Une nuit, pendant une panne de courant, j’ai tendu la main vers lui dans le noir. Il ne l’a pas retirée.

« Si j’ai peur, » ai-je murmuré, « resteras-tu éveillé ? »

« Je le ferai », répondit-il sans hésiter.

Des mois plus tard, il s’est effondré.

Les couloirs de l’hôpital empestaient le désinfectant et l’angoisse. Des machines bourdonnaient autour de lui tandis qu’il gisait inconscient, soudain fragile et plus vieux que je ne m’étais jamais autorisée à le voir.

Un médecin m’a pris à part.

« Quel est votre lien avec le patient ? » a-t-il demandé.

Dans ce silence, j’ai réalisé à quel point ce mariage était devenu réel.

« Je suis sa femme », ai-je affirmé fermement.

Une infirmière âgée m’a ensuite montré des dossiers. La première épouse n’était pas morte dans son lit. Elle était tombée du toit lors d’une crise de somnambulisme. Elle avait survécu à plusieurs incidents similaires auparavant, à chaque fois grâce à la vigilance de quelqu’un qui l’avait rattrapée.

« Il ne la contrôlait pas », dit doucement l’infirmière. « Il la protégeait. »

Lorsque mon mari a été suffisamment rétabli pour rentrer à la maison, il ne s’asseyait plus dans le fauteuil. Il dormait désormais près de la porte, plus loin du lit.

« Tu n’as plus besoin d’être surveillée », m’a-t-il dit.

Mais je le surveillais. Sa maladie s’aggravait. Il était hanté par des cauchemars fiévreux. Je lui tenais la main lorsqu’il murmurait des inepties et suppliait les ombres de ne pas le quitter.

Finalement, la vérité sur mon état a éclaté. Un spécialiste m’a expliqué que mon somnambulisme était lié à un traumatisme d’enfance, enfoui jusqu’à ce que le stress le réveille. Mon mari en avait reconnu les signes bien avant moi.

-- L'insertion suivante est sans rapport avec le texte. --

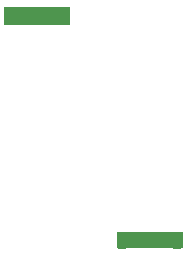
<source format=gts>
G04*
G04 #@! TF.GenerationSoftware,Altium Limited,Altium Designer,20.0.13 (296)*
G04*
G04 Layer_Color=3999577*
%FSLAX44Y44*%
%MOMM*%
G71*
G01*
G75*
%ADD11R,5.5500X1.5879*%
%ADD12R,5.5500X1.4447*%
%ADD13R,0.4516X1.4516*%
%ADD14R,0.8016X1.2016*%
%ADD15R,0.9016X1.6016*%
D11*
X358688Y618578D02*
D03*
D12*
X454250Y428223D02*
D03*
D13*
X447000Y428500D02*
D03*
X466812D02*
D03*
X460208D02*
D03*
X453604D02*
D03*
X440396D02*
D03*
D14*
X430604Y427000D02*
D03*
X476604D02*
D03*
D15*
X377640Y617982D02*
D03*
X364640D02*
D03*
X351640Y617982D02*
D03*
X338640D02*
D03*
M02*

</source>
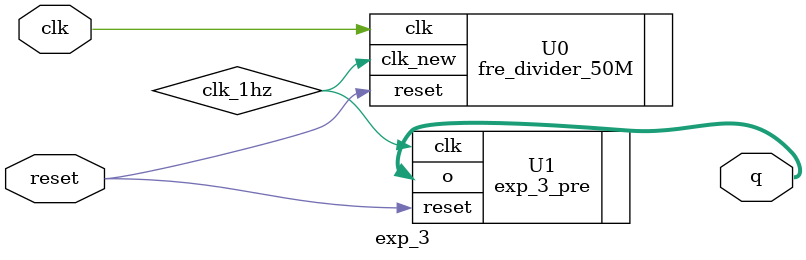
<source format=v>
`timescale 1ns / 1ps


module exp_3(
    output [3:0] q,
    input clk,
    input reset
    );

wire clk_1hz;
    
fre_divider_50M U0(.clk(clk), .reset(reset), .clk_new(clk_1hz));
exp_3_pre U1(.clk(clk_1hz), .reset(reset), .o(q));

endmodule

</source>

« Pourquoi ne me l’as-tu pas dit ? » lui ai-je demandé.

« Parce que vous auriez fui », répondit-il doucement.

Quand sa santé s’est à nouveau dégradée, il m’a supplié de partir, de prendre mon père et de tout recommencer. Cette nuit-là, quand il s’est enfin endormi, je me suis assis dans le même fauteuil qu’il utilisait autrefois et je l’ai regardé respirer.

Il sourit dans son sommeil.

Le danger n’avait jamais été moi.

Après une opération risquée, il a survécu. Nous avons vendu la maison. Nous avons déménagé dans une petite ville où personne ne nous connaissait. Pas d’alarme. Pas de gardes. Juste un lit et deux personnes qui apprenaient à se reposer ensemble.

Des années plus tard, lorsqu’il s’est éteint paisiblement dans son sommeil, je me suis assis à ses côtés et l’ai veillé jusqu’à la fin. Il n’y avait plus aucune peur. Seulement de la gratitude. Parfois, l’homme qui paraît le plus étrange est celui qui reste éveillé pour que les autres puissent se reposer.